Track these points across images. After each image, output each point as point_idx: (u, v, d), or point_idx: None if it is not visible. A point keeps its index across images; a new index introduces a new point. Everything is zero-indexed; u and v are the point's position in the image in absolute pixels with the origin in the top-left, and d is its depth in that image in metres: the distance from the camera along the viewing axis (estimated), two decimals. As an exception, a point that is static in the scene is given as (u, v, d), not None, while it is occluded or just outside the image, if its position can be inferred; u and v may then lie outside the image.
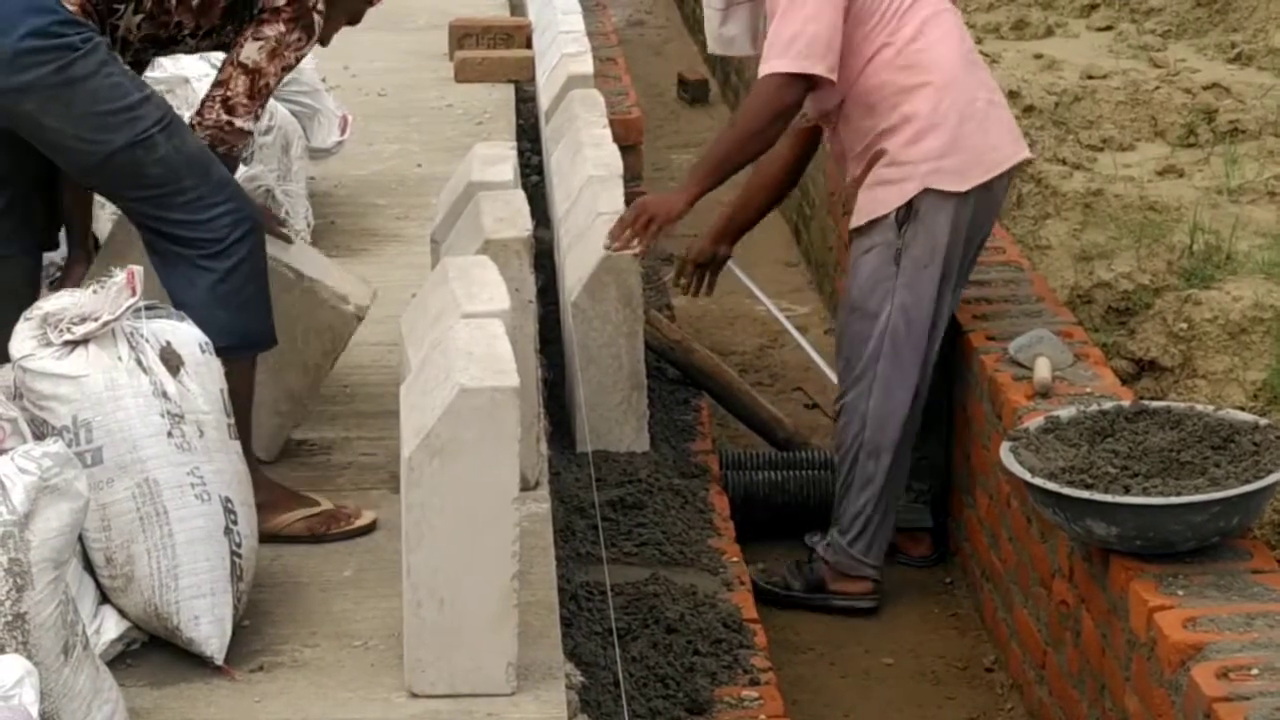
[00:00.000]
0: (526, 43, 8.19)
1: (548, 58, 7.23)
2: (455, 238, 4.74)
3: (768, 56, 5.19)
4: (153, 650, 3.79)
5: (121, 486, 3.69)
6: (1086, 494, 4.29)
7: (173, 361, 3.78)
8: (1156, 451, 4.44)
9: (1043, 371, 5.11)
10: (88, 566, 3.74)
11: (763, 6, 5.30)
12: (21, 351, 3.71)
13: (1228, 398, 5.48)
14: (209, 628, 3.74)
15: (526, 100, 7.96)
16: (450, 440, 3.53)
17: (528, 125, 7.76)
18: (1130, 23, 9.03)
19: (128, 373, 3.72)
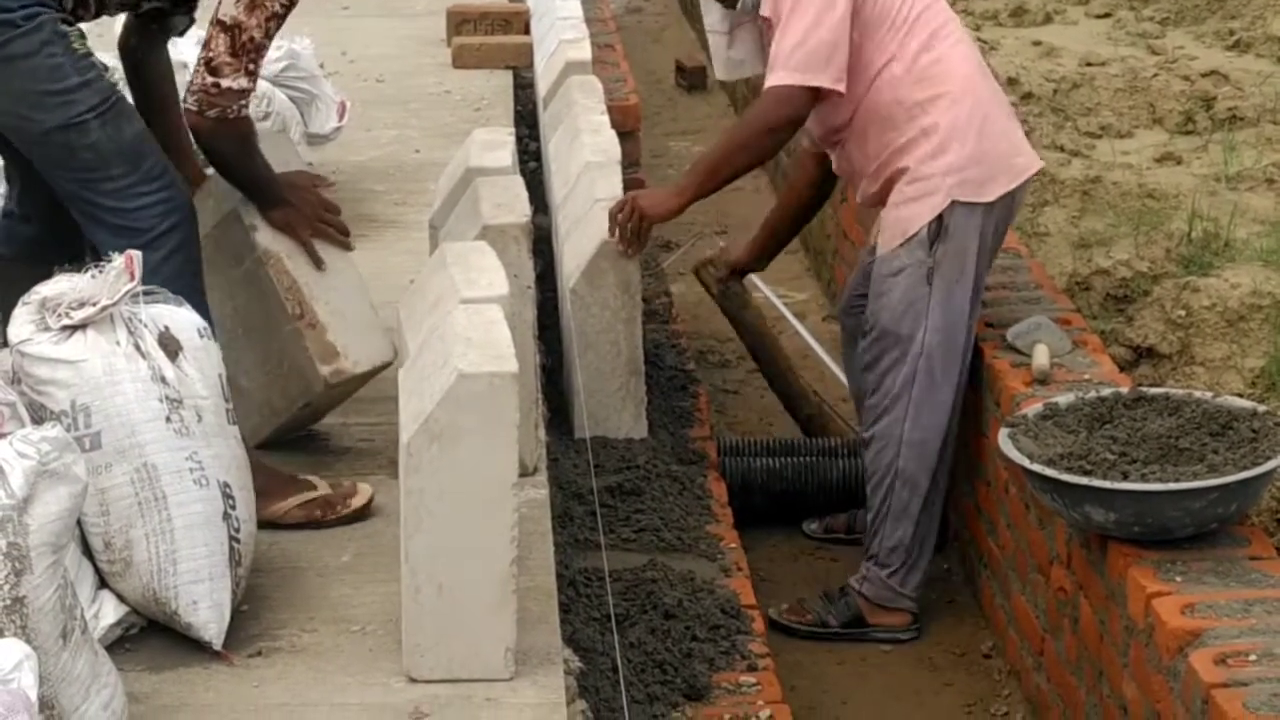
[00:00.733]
0: (524, 29, 8.19)
1: (546, 44, 7.22)
2: (454, 223, 4.74)
3: (771, 68, 5.01)
4: (151, 635, 3.79)
5: (120, 471, 3.69)
6: (1085, 480, 4.29)
7: (171, 346, 3.78)
8: (1155, 438, 4.44)
9: (1041, 358, 5.11)
10: (86, 551, 3.74)
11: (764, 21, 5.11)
12: (20, 336, 3.70)
13: (1226, 385, 5.47)
14: (207, 613, 3.74)
15: (524, 86, 7.96)
16: (449, 426, 3.52)
17: (526, 111, 7.76)
18: (1129, 10, 9.03)
19: (126, 358, 3.71)
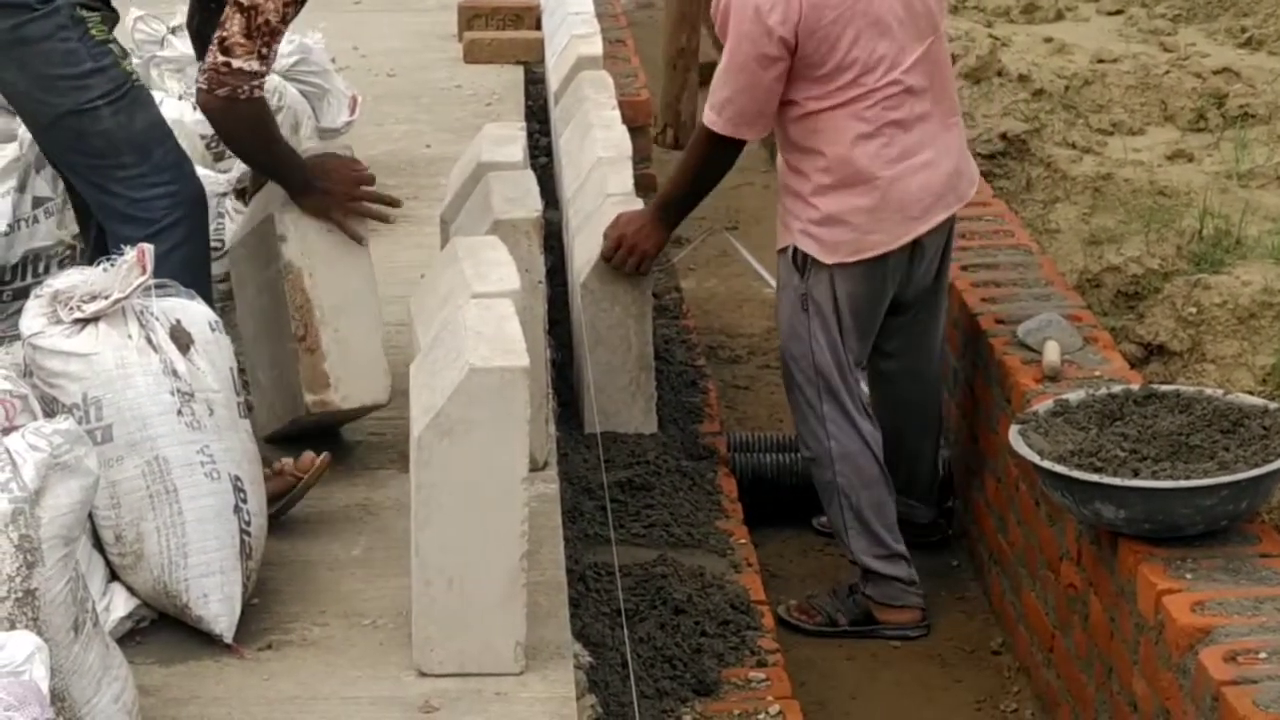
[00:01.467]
0: (536, 24, 8.19)
1: (557, 39, 7.22)
2: (465, 218, 4.74)
3: (710, 101, 5.02)
4: (162, 628, 3.80)
5: (131, 464, 3.69)
6: (1095, 477, 4.29)
7: (183, 340, 3.78)
8: (1165, 435, 4.44)
9: (1052, 355, 5.11)
10: (97, 544, 3.74)
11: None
12: (32, 329, 3.71)
13: (1236, 382, 5.47)
14: (218, 606, 3.74)
15: (535, 81, 7.96)
16: (460, 420, 3.53)
17: (537, 106, 7.77)
18: (1140, 7, 9.02)
19: (138, 351, 3.72)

◇ ◇ ◇ ◇

Activity
Transcription of the lines from the one with "14: (209, 628, 3.74)" through the end of the entries is required, exact and with no pictures.

Answer for the task
14: (209, 628, 3.74)
15: (526, 100, 7.96)
16: (450, 440, 3.53)
17: (528, 125, 7.76)
18: (1130, 23, 9.03)
19: (128, 373, 3.72)
[00:00.733]
0: (524, 29, 8.19)
1: (546, 44, 7.22)
2: (454, 223, 4.74)
3: (771, 68, 5.01)
4: (151, 635, 3.79)
5: (120, 471, 3.69)
6: (1085, 480, 4.29)
7: (171, 346, 3.78)
8: (1155, 438, 4.44)
9: (1041, 358, 5.11)
10: (86, 551, 3.74)
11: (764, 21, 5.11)
12: (20, 336, 3.70)
13: (1226, 385, 5.47)
14: (207, 613, 3.74)
15: (524, 86, 7.96)
16: (449, 426, 3.52)
17: (526, 111, 7.76)
18: (1129, 10, 9.03)
19: (126, 358, 3.71)
[00:01.467]
0: (536, 24, 8.19)
1: (557, 39, 7.22)
2: (465, 218, 4.74)
3: (710, 101, 5.02)
4: (162, 628, 3.80)
5: (131, 464, 3.69)
6: (1095, 477, 4.29)
7: (183, 340, 3.78)
8: (1165, 435, 4.44)
9: (1052, 355, 5.11)
10: (97, 544, 3.74)
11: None
12: (32, 329, 3.71)
13: (1236, 382, 5.47)
14: (218, 606, 3.74)
15: (535, 81, 7.96)
16: (460, 420, 3.53)
17: (537, 106, 7.77)
18: (1140, 7, 9.02)
19: (138, 351, 3.72)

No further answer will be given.